I was surprised by the two very different responses from the two Republican candidates for Hillsborough County Attorney.
The response from John Coughlin:
Prostitution charges are typically handled in the circuit courts by local law enforcement or local prosecutors. The County Attorney’s office focuses on felony level prosecution. Human trafficking is a crime that must be taken very seriously and given any resources necessary to bring the practice to an end.
The response from Dan Hynes:
I support decriminalization of consensual crimes, which includes sex work (involving parties above the legal age of consent). I do not think these charges regularly go to the County Attorney as they are handled at district court. However, as a broad manner, consensual crimes should not be addressed the same as violent crimes, or crimes with victims.
In his response, John Coughlin says sex trafficking is a serious crime, while Dan Hynes calls prostitution a “consensual crime” and implies that it has no victims.
Listening to my friends, Darlene Pawlik and Jasmine Grace, both survivors of sex trafficking, talk about their experiences and the experiences of other women, I learned that prostitution is not consensual.

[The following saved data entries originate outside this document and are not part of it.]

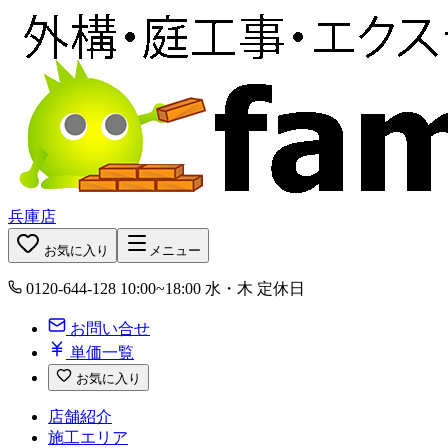
兵庫店
お気に入り
メニュー
0120-644-128
10:00~18:00 水・木 定休日
お問い合せ
単価一覧
お気に入り
店舗紹介
施工エリア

The women have a pimp who controls them, takes their money, and keeps them under his thumb. These women are beaten down, literally and figuratively.
The ACLU-NH takes the stance that they will save these women by decriminalizing prostitution but that would make their lives no better. We do need to stop prosecuting the women because they are victims, and we need to continue prosecuting the pimps and the men who pay to sexually abuse these women.
The “Nordic Model” describes how to protect women and why we should prosecute those who abuse them. You can learn about it at NordicModelNow.org.
The Nordic Model approach to prostitution (sometimes also known as the Sex Buyer Law, or the Swedish, Abolitionist, or Equality Model) decriminalises all those who are prostituted, provides support services to help them exit, and makes buying people for sex a criminal offence, in order to reduce the demand that drives sex trafficking.
They explain in detail why we can’t safely decriminalize the buying of sex.
Prostitution causes damage to those in it and it can never be made safe and its existence makes women’s human right to equality with men a distant pipe dream. Vast sums of money are made from the heinous trade in (mostly) women’s and children’s bodies and this leads inexorably to sex trafficking.
It is time to make it clear that buying human beings for sex is unacceptable and to create criminal sanctions that discourage people from doing it.
I hope that this is an education for the ACLU-NH and Dan Hynes and others that consider prostitution consensual or favor decriminalization.